Quattro ragazzini s’erano dati convegno tra i Sassi di Lapile. A quel tempo, al borgo di Lapile si arrivava solo percorrendo la strada sterrata che saliva da Cinello. La carrareccia serpeggiava piena di buche fino alla Porta del paese e passava all’ombra della collina in cui erano scavati i Sassi, che sembravano spiare i pochi viandanti come tanti occhi neri. Le grotte che si aprivano nel tufo erano abbandonate da tempo immemore, le poche centinaia di abitanti vivevano all’interno delle mura. Tuttavia, quelle dimore ancestrali continuavano a essere frequentate da quelli che avevano esigenza di stare lontani da occhi indiscreti: i bambini ci andavano a giocare, i ragazzi ci portavano le ragazze e alcuni degli adulti ci svolgevano traffici che richiedevano discrezione.

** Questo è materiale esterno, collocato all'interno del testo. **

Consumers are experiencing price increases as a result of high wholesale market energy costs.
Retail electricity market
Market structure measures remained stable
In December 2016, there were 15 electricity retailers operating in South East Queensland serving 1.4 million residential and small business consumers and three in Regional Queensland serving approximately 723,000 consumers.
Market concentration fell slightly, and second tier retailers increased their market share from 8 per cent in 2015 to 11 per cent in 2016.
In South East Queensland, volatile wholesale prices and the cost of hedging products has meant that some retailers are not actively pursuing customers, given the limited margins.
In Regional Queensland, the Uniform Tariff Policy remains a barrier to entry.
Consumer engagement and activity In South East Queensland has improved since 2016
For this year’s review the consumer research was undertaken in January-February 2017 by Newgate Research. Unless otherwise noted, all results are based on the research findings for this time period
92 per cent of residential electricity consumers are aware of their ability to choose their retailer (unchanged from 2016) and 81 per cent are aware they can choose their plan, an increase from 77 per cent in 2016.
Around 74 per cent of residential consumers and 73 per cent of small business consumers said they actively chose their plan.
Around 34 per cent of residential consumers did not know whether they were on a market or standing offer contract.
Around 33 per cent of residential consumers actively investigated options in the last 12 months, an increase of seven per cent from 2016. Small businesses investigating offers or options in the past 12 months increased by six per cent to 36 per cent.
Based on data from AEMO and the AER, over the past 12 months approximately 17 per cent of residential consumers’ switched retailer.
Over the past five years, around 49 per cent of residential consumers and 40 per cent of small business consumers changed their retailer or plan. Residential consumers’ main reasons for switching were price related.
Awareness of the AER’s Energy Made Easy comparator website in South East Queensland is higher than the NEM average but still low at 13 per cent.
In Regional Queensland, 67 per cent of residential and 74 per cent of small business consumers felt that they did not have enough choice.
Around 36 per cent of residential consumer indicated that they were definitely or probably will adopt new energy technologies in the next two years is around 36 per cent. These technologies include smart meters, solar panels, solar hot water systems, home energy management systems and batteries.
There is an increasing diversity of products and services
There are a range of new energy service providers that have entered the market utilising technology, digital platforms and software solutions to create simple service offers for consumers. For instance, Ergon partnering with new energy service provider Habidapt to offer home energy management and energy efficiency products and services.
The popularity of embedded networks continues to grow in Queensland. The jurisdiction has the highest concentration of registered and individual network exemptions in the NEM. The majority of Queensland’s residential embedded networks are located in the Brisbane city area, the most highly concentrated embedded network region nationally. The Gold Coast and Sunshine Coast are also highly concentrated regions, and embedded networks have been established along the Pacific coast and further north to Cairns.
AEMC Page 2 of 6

I ragazzini di cui dicevamo avevano tra i dieci e i tredici anni e si erano incontrati lì per completare in segreto la costruzione di un congegno che avevano progettato nei giorni precedenti. L’arnese era così composto: alla estremità di un bastoncino della lunghezza di un avambraccio erano stati assicurati tre cordini, ognuno dei quali era legato all’angolo di un piccolo quadrato realizzato con quattro legnetti. Nel progetto iniziale i quadrati erano cerchi, perché così era fatto il modello che avevano visto nelle mani di un mercante di cianfrusaglie, al mercato della domenica, e che si erano adoperati per ricopiare. Ma siccome non avevano a disposizione attrezzi da falegname, né un pezzo di legno abbastanza grande da lavorare, avevano dovuto rassegnarsi al fatto che realizzare non uno, ma ben tre cerchi era fuori dalla loro portata. Così, avevano deciso di sostituire la forma circolare con una che si poteva ottenere con quattro rametti, legati con dei fili d’erba. La scelta dell’erba come spago era stata imposta loro dalla scarsità di cordino: il poco che avevano sgraffignato dalla bottega del sor Checco non sarebbe bastato per annodare anche i tre quadrati. Immobilizzare tutti quegli angoli usando solo fili d’erba era stato difficile e infatti i ragazzi ci lavoravano da due giorni. Peppe s’era portato il lavoro a casa e anche Aldo e Mino. A Gigi, che era il più piccolo, avevano affidato il bastoncino e il prezioso spago, raccomandandosi di tenerli ben nascosti. Ora il Marchingegno era pronto.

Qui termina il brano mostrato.